There are more than 2400 species of scorpion, but researchers have struggled to work out how they are all related to each other. This is partly because most scorpion species have very similar anatomies, which makes it difficult to determine when evolutionary splits occurred. But new research led by scientists at the University of Wisconsin–Madison, US, has shown that the shape of particular venom peptides can help to distinguish different branches of the scorpion family tree. 

The study used a combination of phylogenomics and molecular modelling to determine links between scorpion species and better understand how their venom toxins evolved. The researchers scrutinised a genomic dataset that included over 3100 genes from 55 species of scorpion to piece together a preliminary evolutionary tree. They then analysed venom gland RNA from different species to establish how the shape and function of a particular class of peptide evolved as the different species split off from one another.

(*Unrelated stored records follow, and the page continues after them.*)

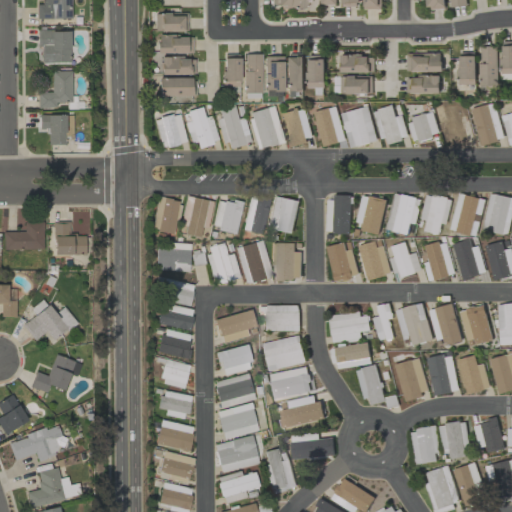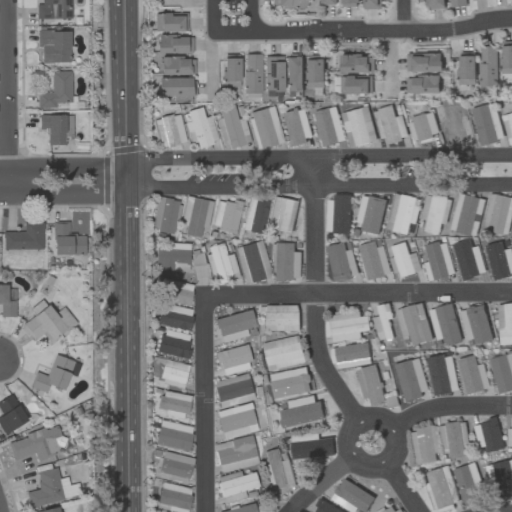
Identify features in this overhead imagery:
building: (52, 9)
road: (212, 17)
road: (251, 17)
road: (407, 17)
building: (169, 21)
road: (363, 34)
building: (173, 43)
building: (53, 45)
building: (506, 61)
building: (424, 63)
building: (356, 64)
building: (176, 65)
building: (488, 66)
building: (466, 69)
building: (315, 71)
building: (229, 72)
building: (251, 73)
building: (294, 73)
building: (272, 75)
building: (355, 85)
building: (422, 85)
building: (175, 86)
building: (55, 90)
road: (4, 91)
building: (487, 124)
building: (508, 124)
building: (453, 125)
building: (296, 126)
building: (328, 126)
building: (390, 126)
building: (231, 127)
building: (264, 127)
building: (358, 127)
building: (422, 127)
building: (52, 128)
building: (199, 128)
building: (168, 130)
road: (320, 159)
road: (64, 181)
road: (320, 184)
building: (402, 213)
building: (163, 214)
building: (254, 214)
building: (282, 214)
building: (497, 214)
building: (194, 215)
building: (225, 215)
building: (338, 215)
building: (466, 215)
building: (370, 217)
building: (23, 237)
building: (65, 240)
road: (130, 255)
building: (172, 259)
building: (439, 260)
building: (468, 260)
building: (499, 260)
building: (285, 261)
building: (373, 261)
building: (403, 261)
building: (251, 262)
building: (220, 263)
building: (341, 263)
building: (172, 290)
road: (356, 293)
road: (313, 297)
building: (7, 300)
building: (173, 317)
building: (282, 318)
building: (47, 321)
building: (383, 322)
building: (504, 323)
building: (414, 324)
building: (445, 324)
building: (233, 325)
building: (475, 325)
building: (347, 326)
building: (173, 344)
building: (283, 353)
building: (349, 353)
building: (232, 359)
building: (353, 363)
building: (502, 372)
building: (172, 373)
building: (54, 374)
building: (442, 375)
building: (473, 375)
building: (411, 379)
building: (294, 384)
building: (370, 384)
building: (232, 390)
road: (202, 402)
building: (174, 403)
road: (448, 407)
building: (301, 412)
building: (9, 414)
building: (235, 420)
building: (172, 435)
building: (488, 436)
building: (509, 436)
building: (454, 440)
building: (34, 443)
building: (424, 445)
building: (312, 448)
building: (234, 453)
building: (511, 462)
building: (173, 465)
road: (377, 465)
building: (279, 469)
building: (502, 478)
road: (317, 482)
building: (235, 485)
building: (469, 485)
road: (399, 487)
building: (50, 488)
building: (441, 490)
building: (173, 497)
building: (351, 497)
building: (325, 507)
building: (49, 509)
building: (239, 509)
building: (388, 510)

Their datasets are the most comprehensive collections of biological information on scorpions to have ever been assembled. The project was co-led by Carlos Santibáñez López who travelled to remote locations around the world to search for scorpions and analyse their sting. He explains that while venom toxins from other creatures such as spiders and snakes are well studied, scorpion venoms are less well-explored, with only the most toxic scorpions attracting the majority of researchers’ attention.

The team discovered that across two of the main branches of the scorpion group, one class of biomolecule – the inhibitor cysteine knot (ICK) peptides – evolved into two different types of toxin with distinguishable shapes. Across the Buthida family – which encompasses almost half of scorpion species – the ICK peptides evolved into potassium channel toxins known as LKTx peptides, which are roughly spherical. In the Iurida family, the ICK peptides evolved into a class of calcium channel toxins known as calcins. These molecules have a much less rounded shape, more closely resembling a three dimensional puzzle piece, Santibáñez López says.

‘Only recently have we begun to understand that most of the diversity of scorpions is not external,’ says Prashant Sharma who also worked on the project. ‘It’s only by looking at them with high-throughput sequencing that we’ve begun to understand that the diversity of this group is in the venom composition – it’s at the molecular level.’

The scale of the genetic data analysed in the project is impressive, says Jessica Garb, an expert on evolutionary biology and genomics from the University of Massachusetts Lowell, US, who wasn’t involved in the study. ‘It is also original in its analyses using comparative morphometrics to examine the evolution of venom toxin shape,’ she adds.

It is unusual and unexpected that the LKTx and calcin toxins have remained relatively unchanged within the Buthida and Iurida families over hundreds of millions of years notes Garb, who points out that much more variance is seen in the venom toxins of other animals.

Importantly, the scorpion phylogenetic tree is now far more resolved than was previously the case. ‘The work will enable new research into other aspects of scorpion evolution and will probably spark debate about the functional interpretation of toxin morphometrics,’ says Garb.